His personal notes, donated to the Louvre after his death in 1944, contain a different assessment. Thureau-Dangin writes that the physiological language of K.2100 is unlike anything in the standard corpus, and that the tablet appears to describe the ME as intrinsic biological functions, rather than symbolic divine authorities.
He did not publish this observation. In 1978, a graduate student at the School of Oriental and African Studies, Margaret Hale, requested access for her doctoral dissertation on variant ME texts. Her request was approved. She photographed the tablet and began a chapter arguing that K.2100 represented a biological reading of the ME concept.
Three months later, her access was revoked. The museum cited conservation reclassification. Hale’s dissertation, submitted in 1981, does not contain the chapter. She left academia in 1985 and never published on K.2100. In 2003, the British Museum digitized a significant portion of its cuneiform collection. K.2100 was not included.
Formal inquiries received a standard response. The tablet was in conservation review and would be digitized when stabilization was complete. As of this recording, stabilization remains ongoing. 23 years of conservation review for a tablet photographed without difficulty in 1978. Every instance of outside interest in K.
2100 has coincided with a restriction of access. Thureau-Dangin noted the anomalies and published only the safe reading. Hale attempted analysis and lost access. The digitization excluded the tablet from a collection containing fragments in worse condition. The pattern is not proof, but it is a pattern. The tablet sits in London. The conservation review continues.
The seven ME described on K2100 remain untranslated in full in any publicly available publication. The physiological language that Thureau-Dangin noted a century ago has not been subjected to modern computational analysis. The cross-cultural parallels have not been examined in a systematic comparative study. The genetic anomalies accumulating in the literature have not been mapped against the specific capacities the tablet describes.
None of this has happened. The question of whether K2100 preserves a genuine record of capabilities removed from the human species or whether it is unusually detailed Bronze Age theology remains open. The responsible position is that it is theology. The uncomfortable position is that the theology keeps aligning with data the theologians could not have known.

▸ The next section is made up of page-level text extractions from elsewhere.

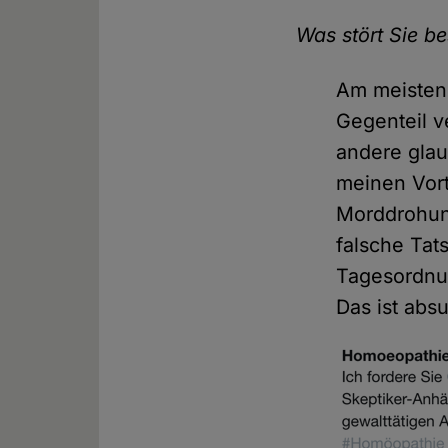
Was stört Sie b
Am meisten 
Gegenteil v
andere gla
meinen Vort
Morddrohun
falsche Tat
Tagesordnun
Das ist abs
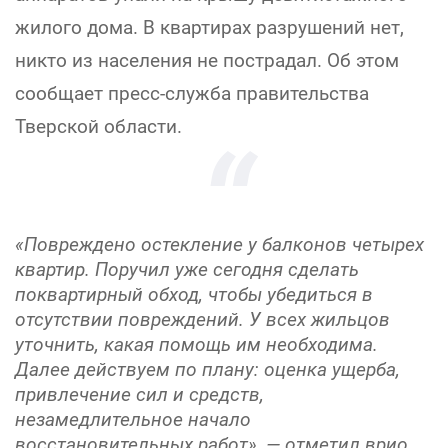
жилого дома. В квартирах разрушений нет,
никто из населения не пострадал. Об этом
сообщает пресс-служба правительства
Тверской области.
«Повреждено остекление у балконов четырех
квартир. Поручил уже сегодня сделать
поквартирный обход, чтобы убедиться в
отсутствии повреждений. У всех жильцов
уточнить, какая помощь им необходима.
Далее действуем по плану: оценка ущерба,
привлечение сил и средств,
незамедлительное начало
восстановительных работ», — отметил врио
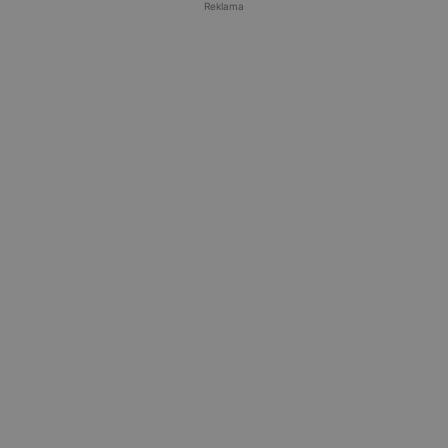
Reklama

The Sumerians did not have microscopes. They did not have genome sequencing. They did not understand neural architecture or regulatory DNA. Yet they described a species that was reduced, capacities that were extracted, and a redistribution to specific entities who, in every other surviving text, exhibit exactly the powers the tablet says they received.
Enki sees what is distant. Enlil speaks and reality changes. The Anunnaki do not age. The seven ME were not destroyed. The tablet is explicit. They were transferred. They are held. They exist somewhere in the framework the Sumerians described with more precision than we have been willing to acknowledge. K2100 does not answer whether recovery is possible.
The scribe at Nineveh either did not know or chose not to record the answer. What he recorded was the inventory, the list, the names. A document precise enough to function as a receipt, filed in a library, buried for 2 and 1/2 thousand years, recovered by a Victorian archaeologist who had no idea what he was holding, cataloged as mythology, and stored on a shelf where it has waited for someone to read it the way it was written.
The seven powers are listed. The recipients are named. The record exists. The conservation review is in its 23rd year. The digitization remains pending, and the tablet, as it has for 5,000 years, waits.